What Nigeria really needs, the Society of Petroleum Engineers (SPE), Nigeria Council, says, is $100 billion in investments to reach its 2020 goal of producing four million barrels a day of oil. Equally critical, the council says, is the creation of a stable regulatory environment. The country could take a step toward that goal by speeding up passage of the Petroleum Industry Bill (PIB).
The council’s chairman, Bernard Oboarekpe, adds that indigenous companies should look toward the capital market to raise the huge capital required for expected industrial growth and expansion. The discovery of oil and gas in many more African countries can represent opportunity, he noted– opportunity for Africa to integrate, encourage in-continent utilization, and evolve from exporter of natural resources to exporter of finished products.
“African countries must invest now on infrastructural development and encourage free trade within the region to prepare themselves for any future global energy crisis,” Oboarekpe said.
Nigeria does maintain one advantage: that of refining capabilities. The Independent Petroleum Marketers Association of Nigeria (IPMAN) has said that the local refining of the nation’s crude remains the only way to stem the effects of declining crude oil prices on the Nigerian economy.
Chinedu Okorokwo, IPMAN National President, said the decline of price of crude oil at the international market should not disturb Nigerians, adding that local refining would cushion other expenses and boost Gross Domestic Products (GDP). According to him, more than 243 byproducts are associated with crude oil, but only three are maximized in Nigeria.
“When we refine our crude locally, we harness more products to boost the country’s economy. We should not entertain any fear on the current decline in crude oil prices globally,” said Okorokwo. “IPMAN is working seriously to ensure that the proposed three billion dollars refineries in Kogi and Bayelsa come on stream by 2016 to reduce cost of refining outside the country.”
More Signs of Hope
In addition to its refining capabilities, Nigeria is seeing other signs of hope.

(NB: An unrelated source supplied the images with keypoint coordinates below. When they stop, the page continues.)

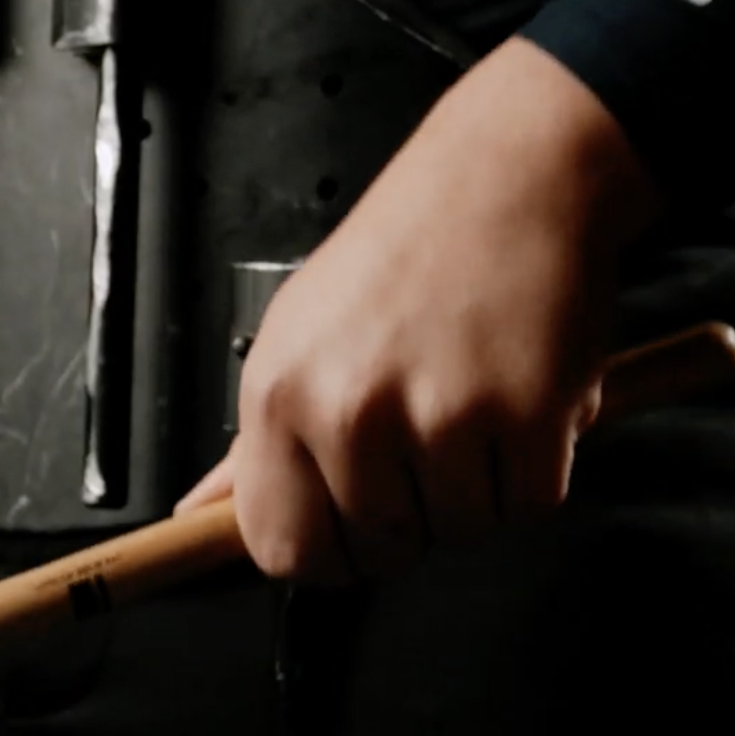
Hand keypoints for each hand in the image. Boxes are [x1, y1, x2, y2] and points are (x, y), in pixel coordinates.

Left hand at [177, 38, 656, 582]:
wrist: (508, 176)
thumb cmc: (401, 255)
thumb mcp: (296, 336)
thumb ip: (253, 444)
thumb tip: (198, 517)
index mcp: (279, 398)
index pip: (281, 548)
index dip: (325, 559)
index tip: (349, 538)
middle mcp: (347, 414)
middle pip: (378, 551)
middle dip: (410, 521)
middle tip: (425, 449)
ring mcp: (439, 418)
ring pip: (460, 530)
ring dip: (476, 489)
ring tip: (471, 405)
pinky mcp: (528, 416)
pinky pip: (529, 503)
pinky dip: (536, 470)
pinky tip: (519, 403)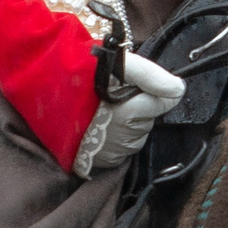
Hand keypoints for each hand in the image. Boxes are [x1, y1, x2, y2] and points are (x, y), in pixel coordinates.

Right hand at [72, 52, 184, 177]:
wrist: (48, 99)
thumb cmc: (83, 78)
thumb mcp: (118, 65)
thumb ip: (150, 75)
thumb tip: (179, 89)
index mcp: (128, 111)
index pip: (164, 101)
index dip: (155, 90)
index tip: (136, 84)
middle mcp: (124, 135)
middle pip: (150, 118)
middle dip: (140, 106)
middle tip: (114, 94)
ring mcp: (115, 151)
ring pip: (138, 134)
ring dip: (130, 123)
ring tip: (104, 109)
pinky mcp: (107, 161)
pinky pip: (124, 148)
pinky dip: (118, 138)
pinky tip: (101, 125)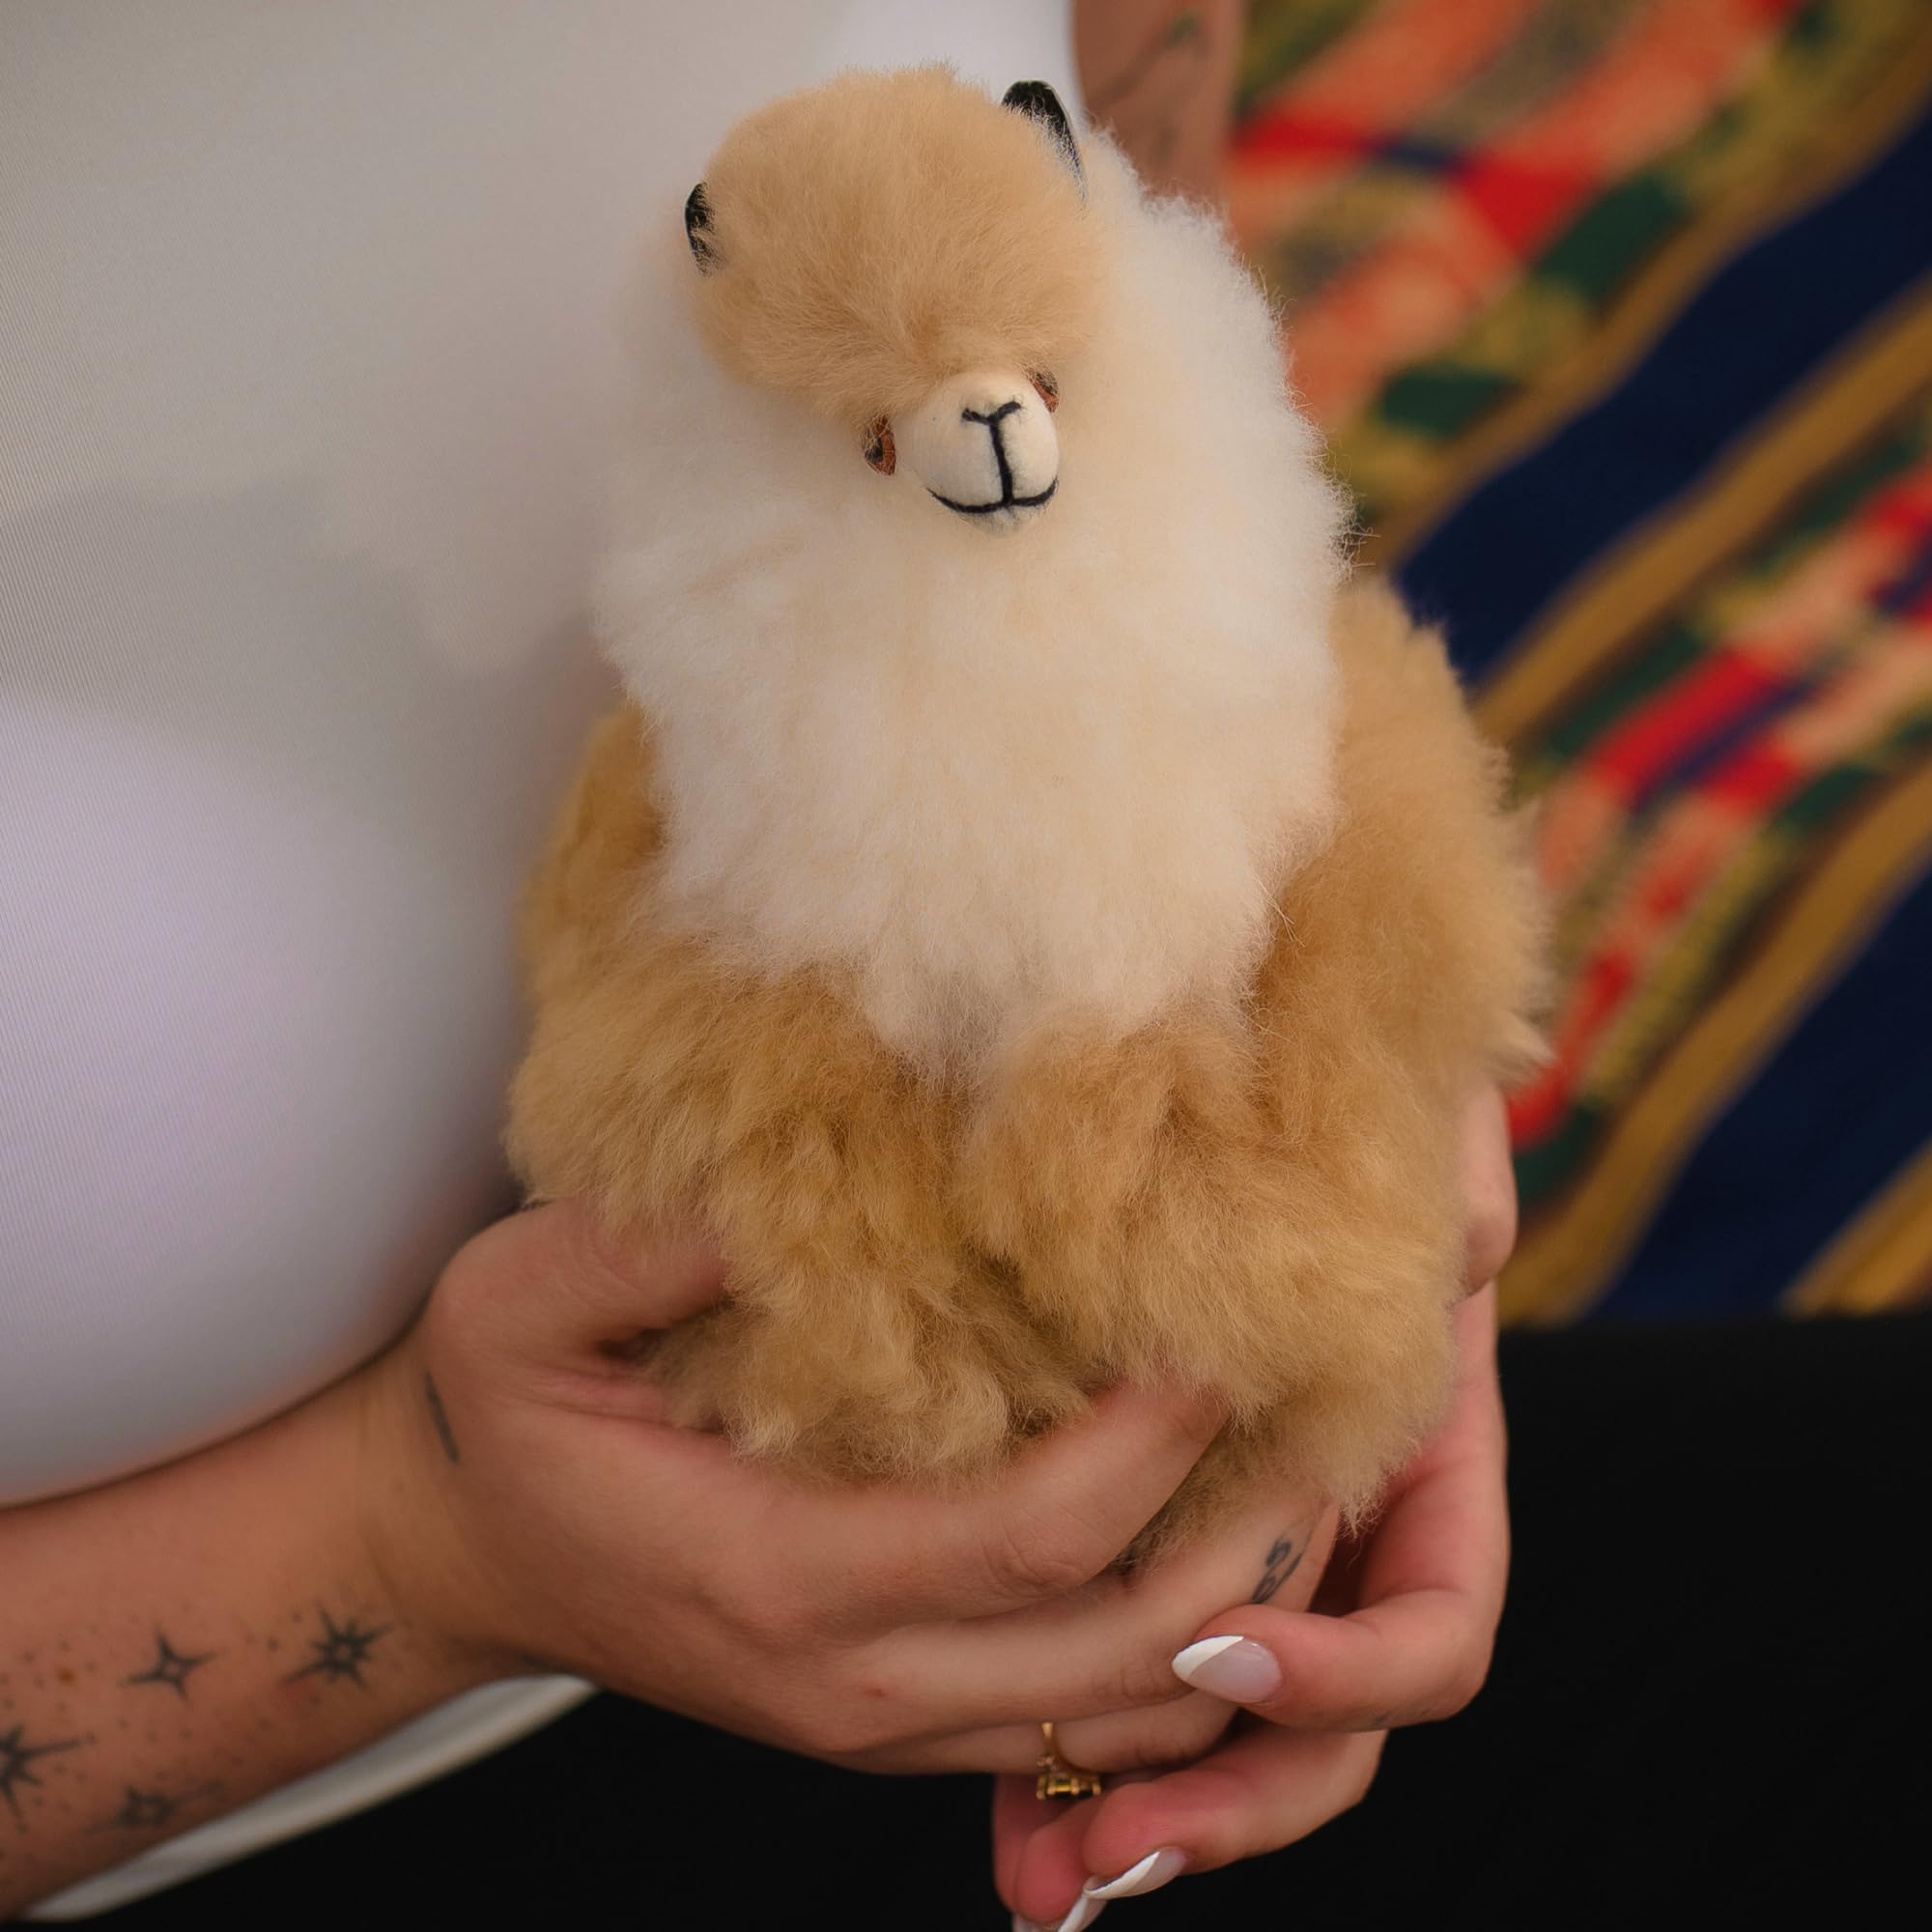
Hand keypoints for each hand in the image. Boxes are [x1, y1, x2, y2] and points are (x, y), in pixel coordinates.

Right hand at [354, 1202, 1310, 1772]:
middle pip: (1124, 1651)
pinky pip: (1086, 1722)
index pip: (1033, 1538)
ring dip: (1241, 1601)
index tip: (1227, 1324)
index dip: (1152, 1441)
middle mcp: (858, 1681)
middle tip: (1322, 1390)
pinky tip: (1223, 1538)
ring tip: (1306, 1459)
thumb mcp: (518, 1305)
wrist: (460, 1551)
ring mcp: (886, 1721)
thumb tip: (783, 1187)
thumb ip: (637, 1250)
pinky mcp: (902, 1719)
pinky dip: (1181, 1651)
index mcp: (782, 1579)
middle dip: (1251, 1532)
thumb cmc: (500, 1418)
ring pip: (1127, 1711)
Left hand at [994, 1089, 1515, 1927]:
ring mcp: (1243, 1543)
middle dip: (1228, 1803)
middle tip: (1110, 1858)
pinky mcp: (1139, 1535)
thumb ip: (1442, 1201)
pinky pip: (1121, 1665)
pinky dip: (1070, 1743)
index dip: (1349, 1671)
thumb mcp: (1393, 1129)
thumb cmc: (1322, 1077)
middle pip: (1321, 1727)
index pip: (1434, 1631)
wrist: (1234, 1045)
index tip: (1229, 1648)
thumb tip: (1459, 1260)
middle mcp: (1338, 1525)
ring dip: (1143, 1806)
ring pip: (1217, 1727)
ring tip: (1043, 1879)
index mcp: (1420, 1458)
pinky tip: (998, 1812)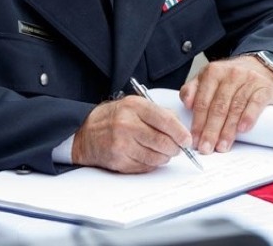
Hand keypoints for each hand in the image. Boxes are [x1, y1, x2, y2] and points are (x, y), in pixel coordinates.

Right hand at [72, 97, 191, 172]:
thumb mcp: (134, 105)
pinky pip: (145, 167)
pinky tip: (147, 156)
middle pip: (163, 142)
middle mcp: (127, 124)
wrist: (85, 132)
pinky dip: (151, 164)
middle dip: (175, 148)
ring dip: (164, 157)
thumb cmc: (113, 117)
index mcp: (134, 106)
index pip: (165, 120)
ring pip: (156, 157)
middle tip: (177, 148)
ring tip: (162, 152)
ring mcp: (122, 144)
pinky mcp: (118, 160)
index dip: (180, 133)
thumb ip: (158, 113)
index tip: (187, 140)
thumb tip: (181, 127)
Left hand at [179, 56, 272, 154]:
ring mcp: (248, 80)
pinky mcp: (264, 87)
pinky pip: (255, 103)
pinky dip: (249, 117)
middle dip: (211, 131)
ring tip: (222, 146)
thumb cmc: (231, 78)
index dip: (197, 123)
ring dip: (228, 130)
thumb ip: (194, 89)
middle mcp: (230, 74)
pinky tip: (243, 129)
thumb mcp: (209, 78)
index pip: (202, 101)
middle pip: (218, 107)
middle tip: (206, 148)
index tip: (194, 140)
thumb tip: (186, 104)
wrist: (260, 66)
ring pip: (235, 108)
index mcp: (213, 72)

IFC, a member of the World Bank Group, announced in late October an $87.5 million loan to Nigerian bank FCMB that will help fund infrastructure and green energy projects, and strengthen smaller businesses in the country, spurring job creation and economic growth.
Chartered Institute of Management Accountants (CIMA), said it’s not giving up on Nigeria, either. It has committed to contributing its expertise towards building a base of financially qualified business leaders that will grow Nigeria and its economy.
“We are looking forward to developing the country’s talent base and further enhancing its position as a leading African economy,” Managing Director Andrew Harding said. “A CIMA Centre of Excellence will be established in Nigeria to develop the field of management accountancy in Nigeria. “This, in turn, will make it easier for Nigerian management accountants to stay at the cutting edge of business evolution. Such expertise is essential if Nigeria is to achieve its goal of becoming one of the top 20 economic nations by 2020.”
Nigeria and Ghana’s oil and gas industries, like the nations themselves, are never going to be simple. There are very real difficulties ahead, but there’s no reason to overlook the promise.